The question worth asking before choosing: what does the worst-case query look like, and can the database execute it without a full scan?

What is a cache actually solving, and when does it stop helping?

A cache stores the result of an expensive operation so that subsequent requests for the same data can be served without repeating the work. The expensive operation is usually a database read, but it can be an API call, a computation, or a rendered page.

The three caching strategies differ in when the cache is populated and what happens on a write:

Cache-aside (lazy loading): the application checks the cache first. On a miss, it reads from the database and writes the result into the cache. The cache is only populated for data that is actually requested. Stale data is possible if the database is updated without invalidating the cache.
Write-through: every write goes to both the cache and the database synchronously. The cache is always consistent with the database, but writes are slower because they must complete in both places.
Write-back (write-behind): writes go to the cache first, and the database is updated asynchronously. Write throughput is high, but there is a window where data in the database is stale. If the cache node fails before the flush, data is lost.

Redis supports more than key-value caching: sorted sets for leaderboards, pub/sub for lightweight messaging, and Lua scripting for atomic operations. Memcached is simpler and faster for pure caching workloads but offers none of those extras.

The part that is easy to underestimate: cache invalidation. When the underlying data changes, the cache must either be invalidated (forcing the next read to repopulate from the database) or updated. Getting this wrong means users see stale data, or worse, the cache and database diverge silently. Cache invalidation errors are responsible for a disproportionate share of subtle production bugs.

A cache does not reduce the total work the system does. It changes who does it and when. If the cache hit rate is low, you are doing the database read and the cache write on every request, which is strictly more expensive than just reading from the database.

What does a message queue change about how a system handles load?

A message queue decouples the component that produces work from the component that does it. The producer writes a message to the queue and continues. The consumer reads from the queue and processes at its own pace. The queue absorbs bursts: if the producer generates 10,000 messages in a minute and the consumer can handle 1,000 per minute, the queue grows by 9,000 messages that minute and shrinks as the consumer catches up.

The two dominant models:

Message queues (RabbitMQ, AWS SQS): each message is consumed by exactly one consumer. The queue tracks which messages have been acknowledged and retries unacknowledged messages. Good for work distribution: send an email, resize an image, process a payment. Once a consumer claims a message, no other consumer sees it.

Event streaming (Kafka): messages are written to a log and retained for a configurable period. Consumers track their own position in the log and can replay messages. Multiple consumers can read the same message independently. Good for event sourcing, audit logs, or feeding multiple downstream systems from the same event stream.

The operational cost of a queue is that you have now introduced a dependency that must be monitored and sized. Queue depth is the metric to watch: if it grows without recovering, your consumer is too slow for the producer's rate and you need more consumer capacity or a rate limit on the producer. A queue that grows unbounded will eventually apply backpressure to producers or run out of storage.

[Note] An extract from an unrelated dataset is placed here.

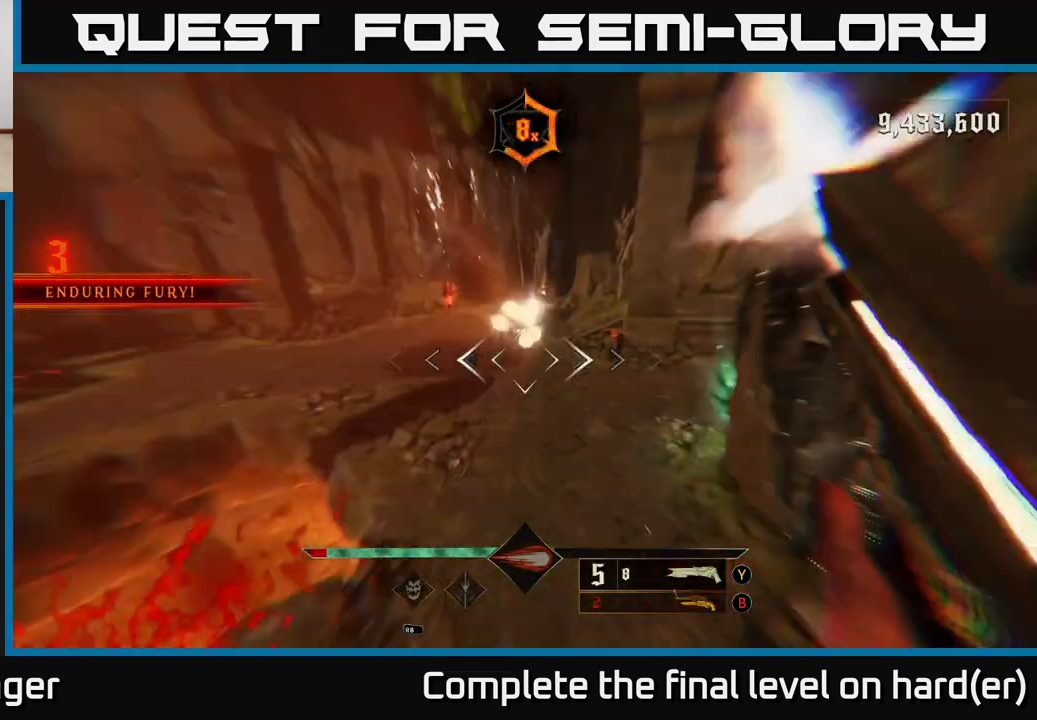
{"buttons": [], "left_stick": "up", "right_stick": "center", "events": [[100, "L2", "up"], [100, "R2", "up"], [317, "right_stick", "up"], [500, "right_stick", "center"]]}
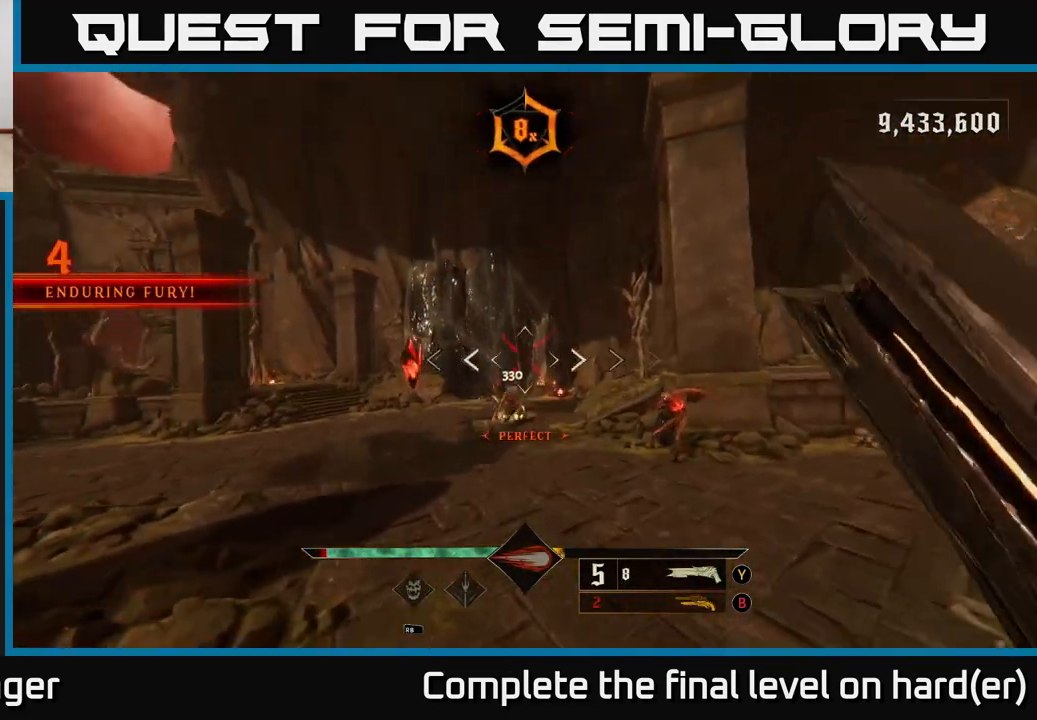
{"buttons": ["L2"], "left_stick": "up-left", "right_stick": "up", "events": [[417, "R2", "down"], [417, "left_stick", "up-left"], [433, "right_stick", "up"], [467, "L2", "down"], [500, "R2", "up"]]}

Idempotency matters here. If a consumer crashes after processing a message but before acknowledging it, the queue will redeliver the message. If the operation is not idempotent, the work will be done twice. Teams discover this in production rather than at design time more often than they should.

What does a CDN actually serve, and what does it not solve?

A CDN (content delivery network) caches your static assets at edge nodes distributed geographically. When a user in Jakarta requests an image hosted in us-east-1, without a CDN they wait for a round trip to the US data center. With a CDN, the edge node in Singapore serves the cached image and the latency is an order of magnitude lower.

CDNs are effective for:

Static assets: images, CSS, JavaScript bundles, fonts
Streaming video: HLS segments cached at the edge
API responses that are identical for all users and change infrequently

CDNs are not effective for:

Personalized responses that differ per user
Data that changes frequently enough that the cache TTL has to be very short
Reducing latency for write operations, which must still reach the origin

Cache invalidation at the CDN layer is slower and less granular than at the application layer. Most CDNs let you purge by URL or by tag, but pushing an invalidation to every edge node takes seconds to minutes. For content that must update immediately (breaking news, real-time scores), a CDN cache in front of it will cause stale content to surface unless TTLs are very short or you use a CDN that supports instant purge.

Cloudflare and Akamai sit at the larger end of the market. AWS CloudFront integrates tightly with S3 and ALB, which is convenient if your infrastructure is already on AWS.

What does the rest of the infrastructure stack add?

Beyond the core components, a system needs several services that are easy to underestimate because they are not in the data path of a typical request.

Rate limiters sit in front of APIs and limit how many requests a client can make in a time window. The two common implementations are token bucket (a client accumulates tokens over time and spends one per request, allowing bursts) and fixed window counter (count requests per window, reject above the limit, simpler but susceptible to boundary bursts). Without a rate limiter, a misbehaving client or a DDoS attack can consume all available capacity. With one, you need to decide where the state lives: in memory on each application server (cheap, but rate limits are per-server rather than global) or in a shared Redis instance (globally accurate, but a dependency on Redis for every request).

Unique ID generators matter when you need IDs that are globally unique across distributed writes without a central coordinator. Auto-incrementing database IDs work on a single node but fail under sharding. UUIDs are universally unique but random, which creates index fragmentation on insertion. Twitter's Snowflake and similar approaches generate time-ordered, sortable IDs that embed a timestamp, a worker ID, and a sequence number. The ordering property is useful for pagination and debugging.

Search systems (Elasticsearch, OpenSearch) are separate from databases because the query model is fundamentally different. Full-text search requires inverted indexes, relevance scoring, and tokenization pipelines that relational databases handle poorly at scale. The cost is eventual consistency with the primary data store: documents are indexed asynchronously, so a write to the database does not appear in search results immediately.

Logging and monitoring are the components that make the rest of the system observable. Without structured logs, debugging a distributed system means guessing which of thirty machines handled a specific request. Without metrics, you cannot see queue depth rising, cache hit rate falling, or error rate climbing until a user reports it. Teams consistently underprice the operational value of good observability until they are debugging a production incident at 2 a.m.

The tools I keep seeing referenced: Prometheus and Grafana for metrics, the ELK stack (Elasticsearch, Logstash, Kibana) or Datadog for logs, and distributed tracing (Jaeger, OpenTelemetry) for correlating a single request across multiple services.

What does this layer actually cost to operate?

Each building block added to a system is a service that must be deployed, configured, monitored, scaled, and recovered from failure. A system with a database, a cache, a queue, a CDN, a rate limiter, and a search index has six dependencies beyond the application itself. Any of them can fail. All of them need to be sized correctly. Most of them have operational subtleties that only surface under load.

The pattern in post-mortems is not that the individual components failed in unexpected ways. It is that the assumptions between them were wrong: the cache was invalidated more slowly than the write rate required, the queue depth grew faster than the consumer scaling policy triggered, the search index fell behind the primary database and queries returned stale results during a high-write period.

The question I am trying to hold while working through each building block is not "what does this component do?" but "what does adding this component assume about everything else in the system?" That is the question that determines whether a design ages well or surprises you in production.